To make this work, KnowRoaming applies a tiny, two-hair thick electronic sticker onto your existing SIM card. (It comes with an applicator to facilitate the process.) When you're in your home country, the sticker is dormant. But when it detects that you've moved into a new country, it comes to life and interposes itself, effectively becoming a new SIM card.

"When the customer starts to travel, they'll switch over automatically to our network, and still receive all their incoming calls from their Rogers, Bell or TELUS SIM cards," says Gundelfinger. (KnowRoaming uses a call-forwarding setup to connect them.)

To provide the signal, KnowRoaming has struck deals with about 200 networks around the world – companies that effectively wholesale connectivity on behalf of the local mainstream carriers. Rates on these local networks vary, but Gundelfinger says users will save 70 to 85 per cent compared to roaming rates through he carriers. To pay, users download an app, which they can use to deposit funds and check rates in different areas.

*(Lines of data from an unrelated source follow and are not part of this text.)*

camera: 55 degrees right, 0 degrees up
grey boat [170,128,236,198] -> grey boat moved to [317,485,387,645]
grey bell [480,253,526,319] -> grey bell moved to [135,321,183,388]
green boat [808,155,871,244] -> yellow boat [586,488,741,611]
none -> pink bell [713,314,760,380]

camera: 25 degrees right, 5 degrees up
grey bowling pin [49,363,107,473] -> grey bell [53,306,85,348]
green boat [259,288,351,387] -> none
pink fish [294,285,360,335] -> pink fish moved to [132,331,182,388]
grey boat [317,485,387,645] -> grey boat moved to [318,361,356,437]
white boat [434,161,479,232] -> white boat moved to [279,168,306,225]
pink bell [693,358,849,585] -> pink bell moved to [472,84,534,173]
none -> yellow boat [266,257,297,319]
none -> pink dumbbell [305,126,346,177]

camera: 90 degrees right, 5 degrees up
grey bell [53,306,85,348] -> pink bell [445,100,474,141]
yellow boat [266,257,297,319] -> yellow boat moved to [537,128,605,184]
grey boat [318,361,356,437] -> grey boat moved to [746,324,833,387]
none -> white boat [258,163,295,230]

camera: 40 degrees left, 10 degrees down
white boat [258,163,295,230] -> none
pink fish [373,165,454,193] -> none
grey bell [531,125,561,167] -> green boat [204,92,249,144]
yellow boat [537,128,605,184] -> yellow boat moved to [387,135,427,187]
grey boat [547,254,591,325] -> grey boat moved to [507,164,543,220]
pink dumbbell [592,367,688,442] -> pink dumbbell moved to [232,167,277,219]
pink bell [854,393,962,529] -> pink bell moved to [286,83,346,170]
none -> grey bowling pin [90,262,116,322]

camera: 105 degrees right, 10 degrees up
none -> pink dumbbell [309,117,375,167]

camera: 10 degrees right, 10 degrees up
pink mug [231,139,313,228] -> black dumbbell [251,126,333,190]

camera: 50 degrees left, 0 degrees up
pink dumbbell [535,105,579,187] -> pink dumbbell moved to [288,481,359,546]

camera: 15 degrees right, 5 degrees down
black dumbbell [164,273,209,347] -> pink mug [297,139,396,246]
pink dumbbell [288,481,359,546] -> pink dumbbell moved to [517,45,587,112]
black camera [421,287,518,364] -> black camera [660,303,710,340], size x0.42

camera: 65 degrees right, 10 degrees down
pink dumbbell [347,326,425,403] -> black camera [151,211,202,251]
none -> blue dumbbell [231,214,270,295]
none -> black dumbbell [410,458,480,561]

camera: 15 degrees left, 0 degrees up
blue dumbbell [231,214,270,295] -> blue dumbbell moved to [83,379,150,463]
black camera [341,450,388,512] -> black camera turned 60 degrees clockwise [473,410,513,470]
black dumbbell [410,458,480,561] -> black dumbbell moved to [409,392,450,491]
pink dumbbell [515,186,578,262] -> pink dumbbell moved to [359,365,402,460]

The Toronto-based firm has been working in secret for two years – its sticker technology is entirely custom-built – and only announced itself when it needed to move from a small private beta to a large-scale one. The first 500 of 3,500 beta kits were set to ship this month; the remainder will be out by February, and a public commercial launch will hopefully follow soon.

The launch was helped along by a Kickstarter campaign – Gundelfinger gave the firm 45 days to sell the 3,500 kits. In the event, they sold out in 72 hours. Interest in making international communication more bearable can only roam upwards.